Les tensions montent entre la Colombie et les États-Unis après que Donald Trump a annoncé la réduction du financement américain, accusant le président Gustavo Petro de « ne rien faire » pour freiner la production de drogues. Dans un message virulent sur les réseaux sociaux, le président américain a comparé son homologue colombien à un « trafiquant de drogues illégal », le qualifiant d’« impopulaire » et avertissant que les États-Unis pourraient « fermer » les opérations de trafic « sans élégance ».
Quelques heures plus tard, le secrétaire à la Défense, Pete Hegseth, confirmait une nouvelle frappe américaine contre un navire lié, selon Washington, à l’Armée de libération nationale (ELN). Aucun élément de preuve n’a toutefois été fourni.
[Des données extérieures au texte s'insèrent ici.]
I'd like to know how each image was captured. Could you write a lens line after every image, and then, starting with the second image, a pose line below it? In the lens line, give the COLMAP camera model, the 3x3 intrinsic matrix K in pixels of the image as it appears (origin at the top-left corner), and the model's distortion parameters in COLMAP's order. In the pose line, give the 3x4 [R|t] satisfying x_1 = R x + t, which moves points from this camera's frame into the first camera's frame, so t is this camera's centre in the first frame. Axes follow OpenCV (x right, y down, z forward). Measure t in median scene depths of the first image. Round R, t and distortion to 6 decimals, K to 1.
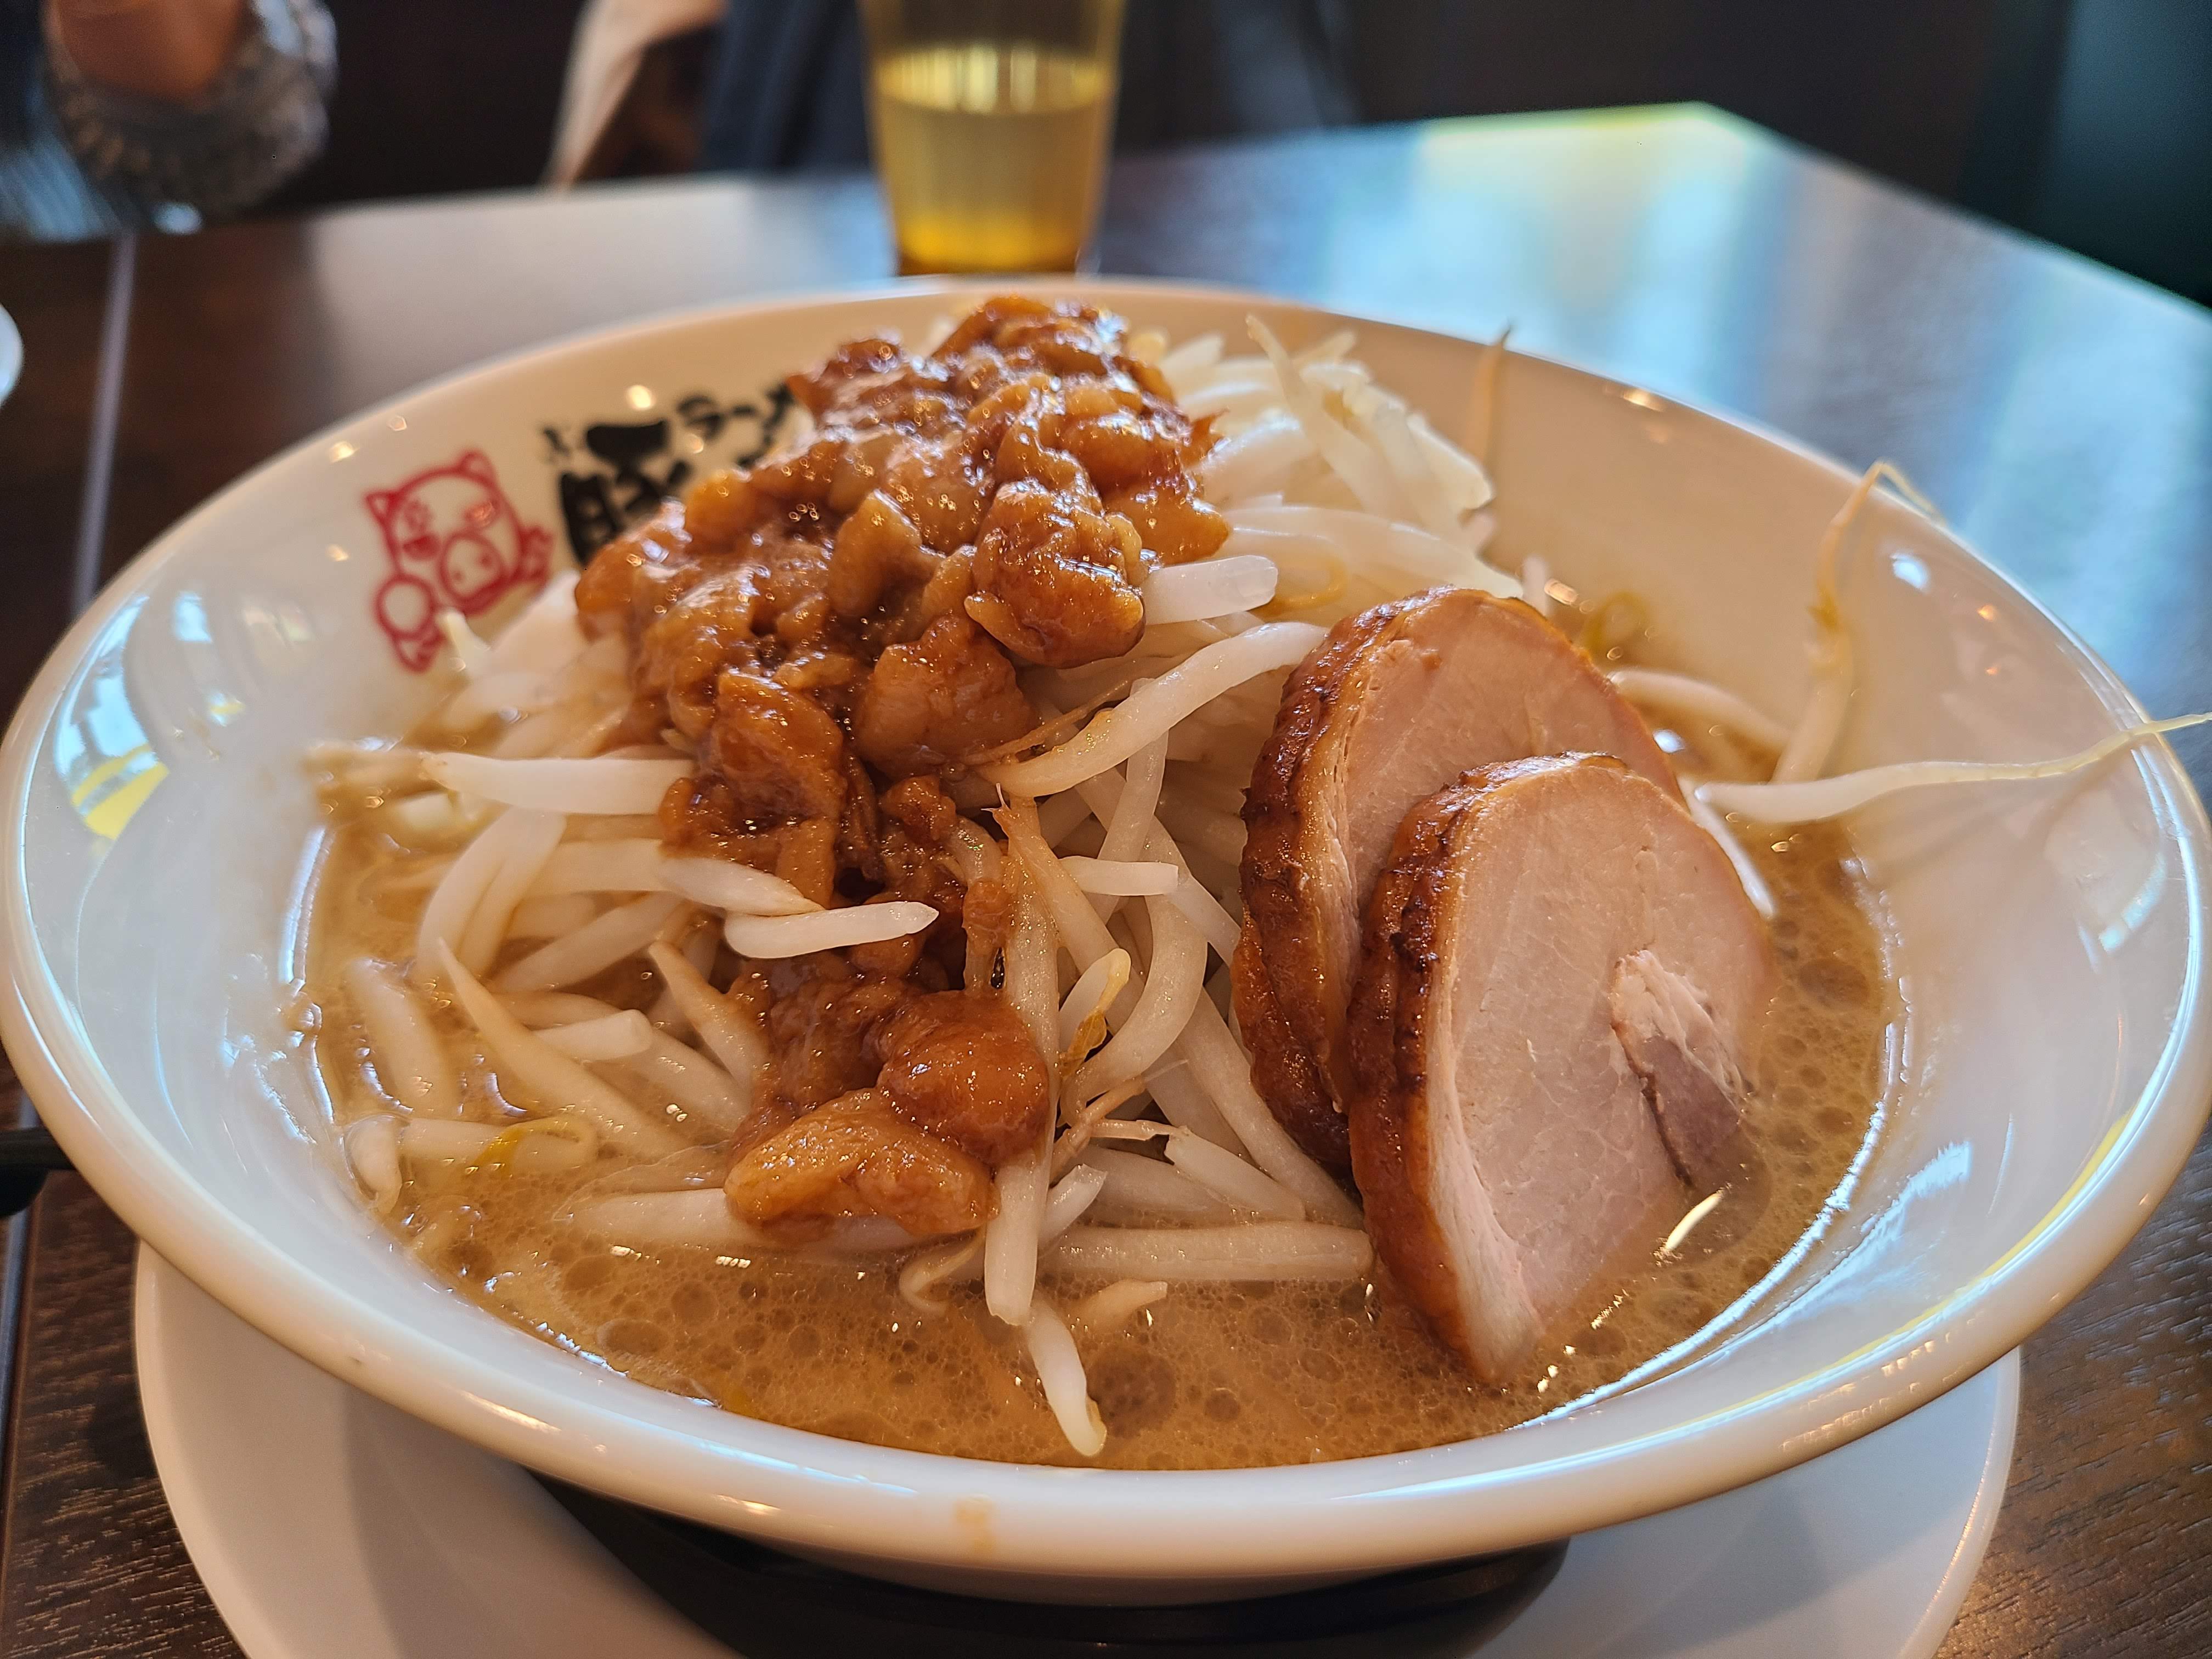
lens RADIAL K [[1829.6, 0, 1117.1], [0, 1829.6, 830.6], [0, 0, 1]] dist [-0.048074, -0.010404]
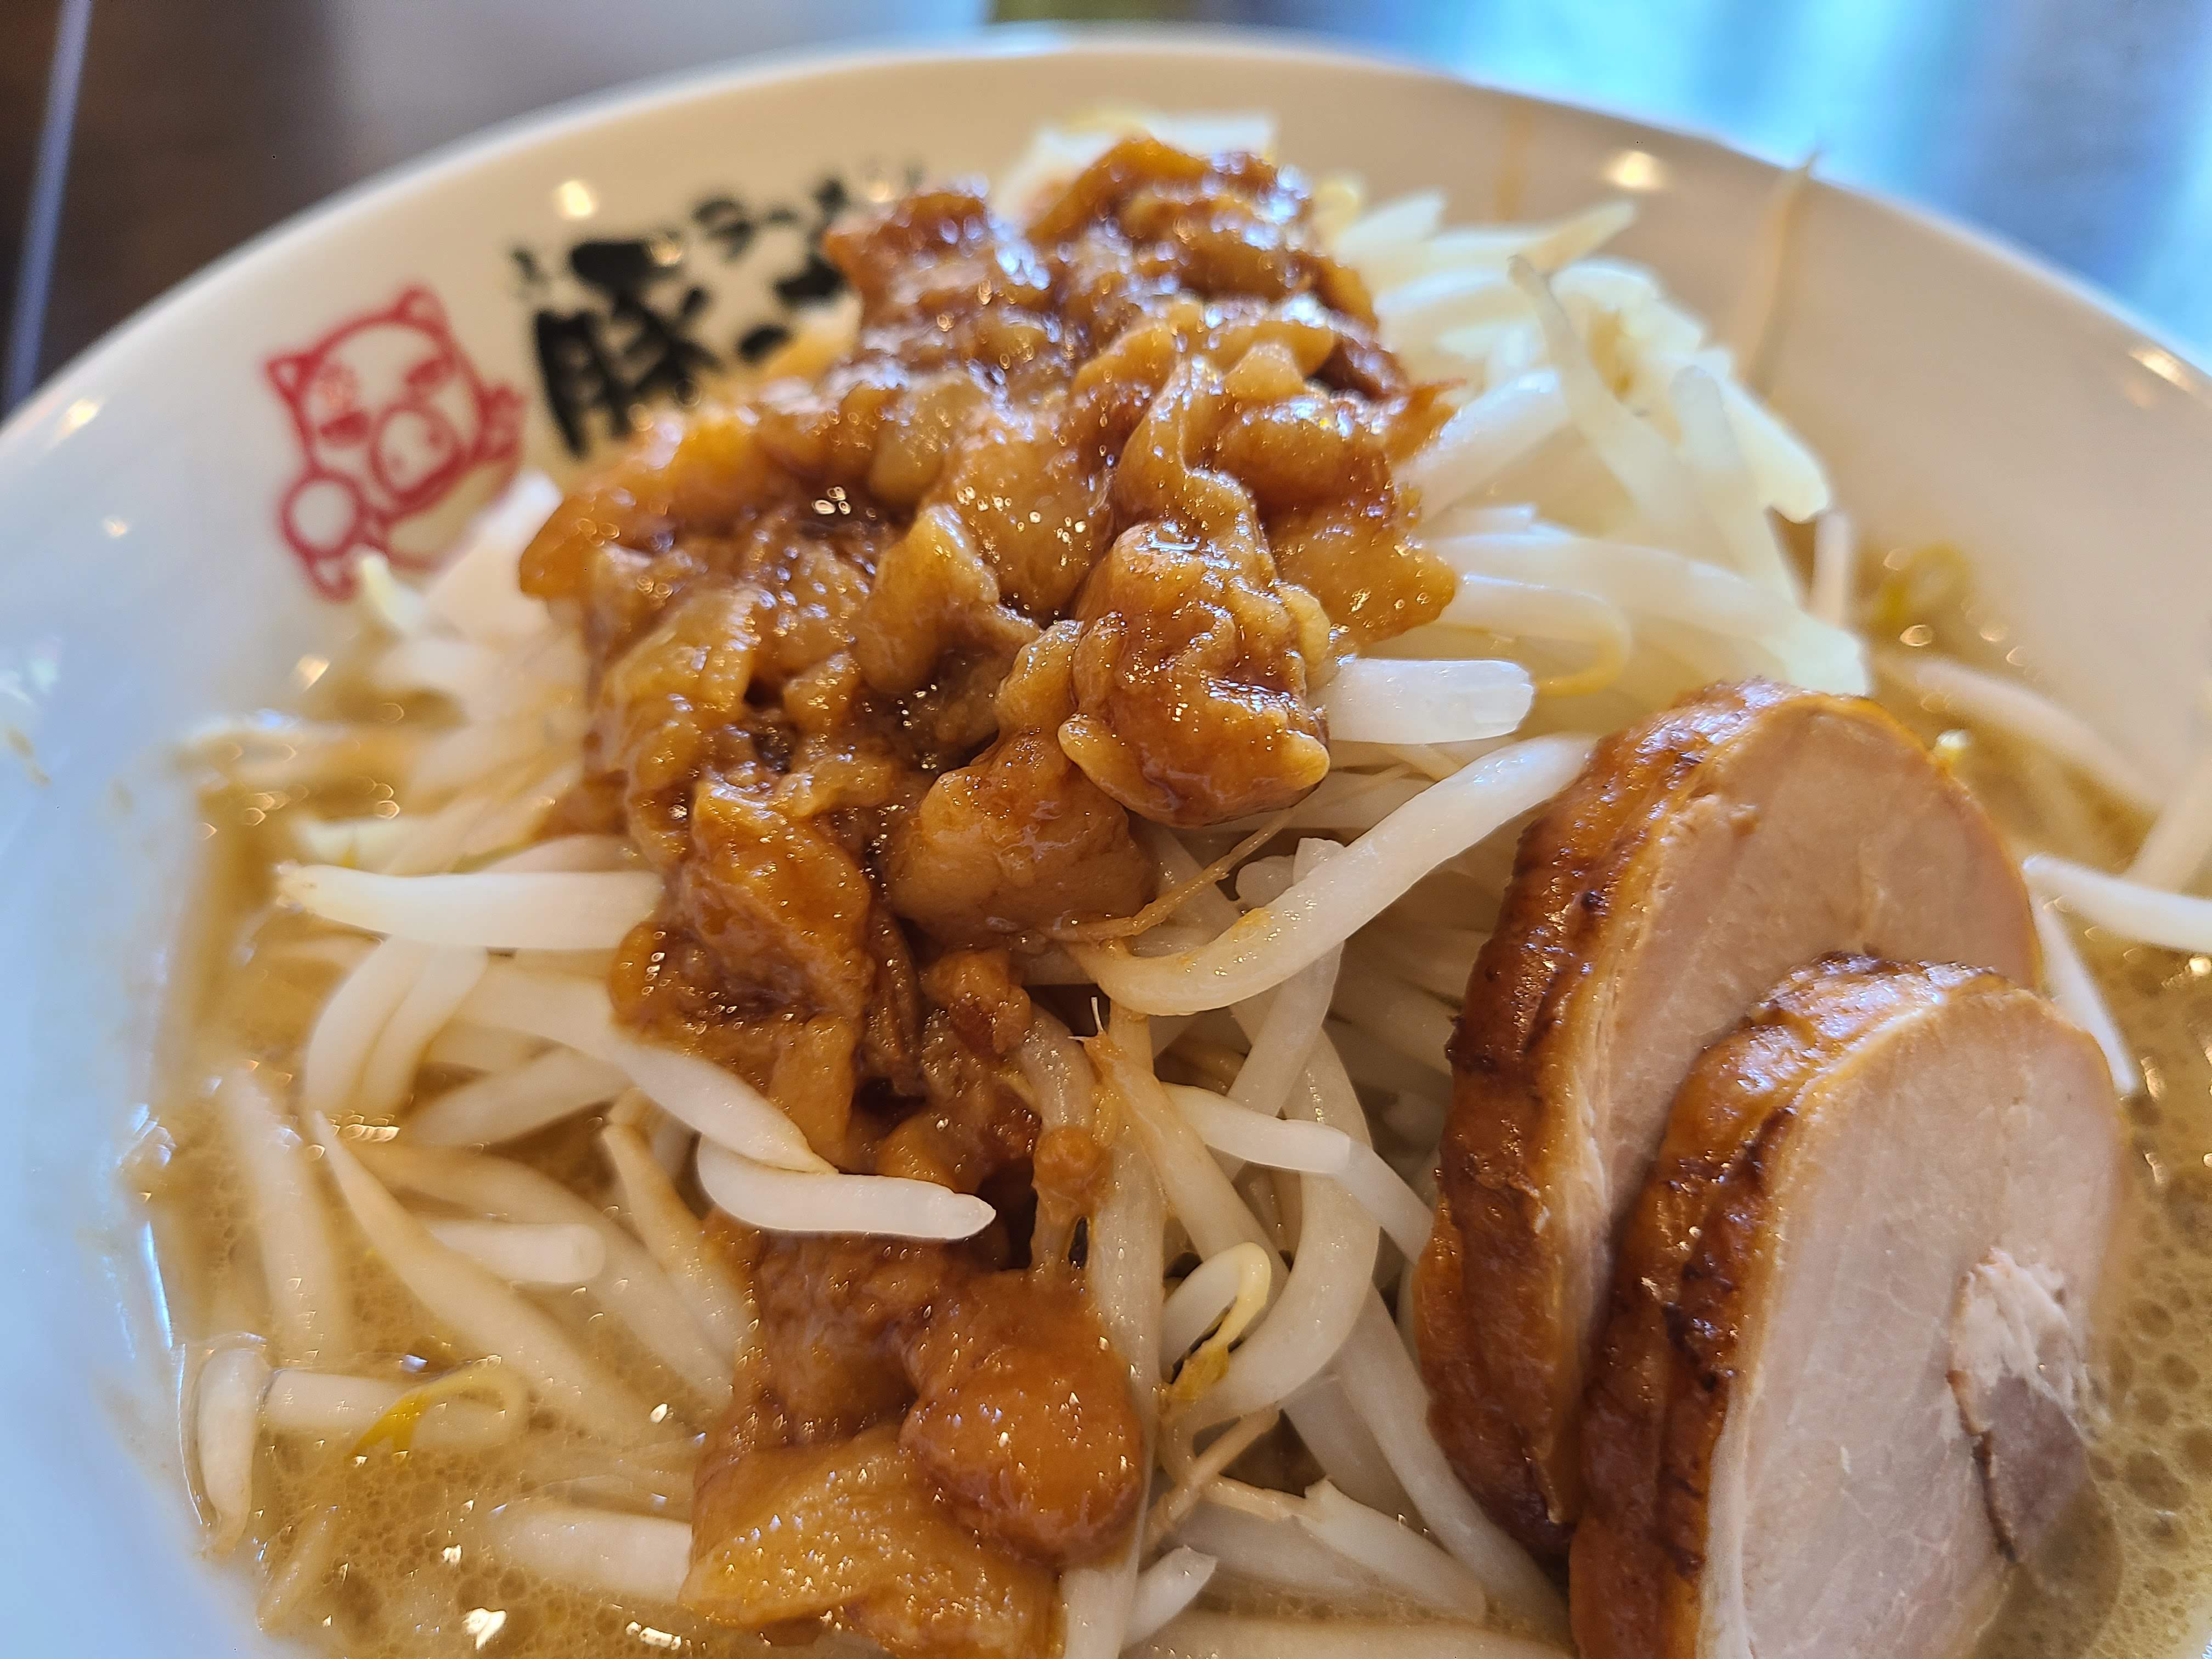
lens RADIAL K [[1829.6, 0, 1093.6], [0, 1829.6, 833.2], [0, 0, 1]] dist [-0.048074, -0.010404]
pose [[0.996776, 0.063496, -0.049040, -0.034331], [-0.052302, 0.977791, 0.202950, -0.215107], [0.060837, -0.199731, 0.977960, 0.334397]]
Gustavo Petro a vivement réagi, accusant M. Trump d’« ignorance envers la Colombie » et défendant sa politique de paix et de lutte antidrogue. « Promouvoir la paix, ce n’est pas être un trafiquant », a-t-il déclaré, évoquant la mort d’un pêcheur colombien tué lors d’une frappe américaine en septembre.
Bogotá a dénoncé une « menace directe à la souveraineté nationale », rappelant les pertes humaines subies dans la lutte contre le narcotrafic. Malgré ces frictions, la Colombie reste un allié historique de Washington, bien que l’aide américaine ait chuté à 230 millions $ US cette année, loin des 700 millions $ des années précédentes.
Les dernières attaques verbales et militaires marquent un tournant dans les relations entre les deux pays, au moment où la région fait face à une militarisation croissante sous prétexte de lutte antidrogue.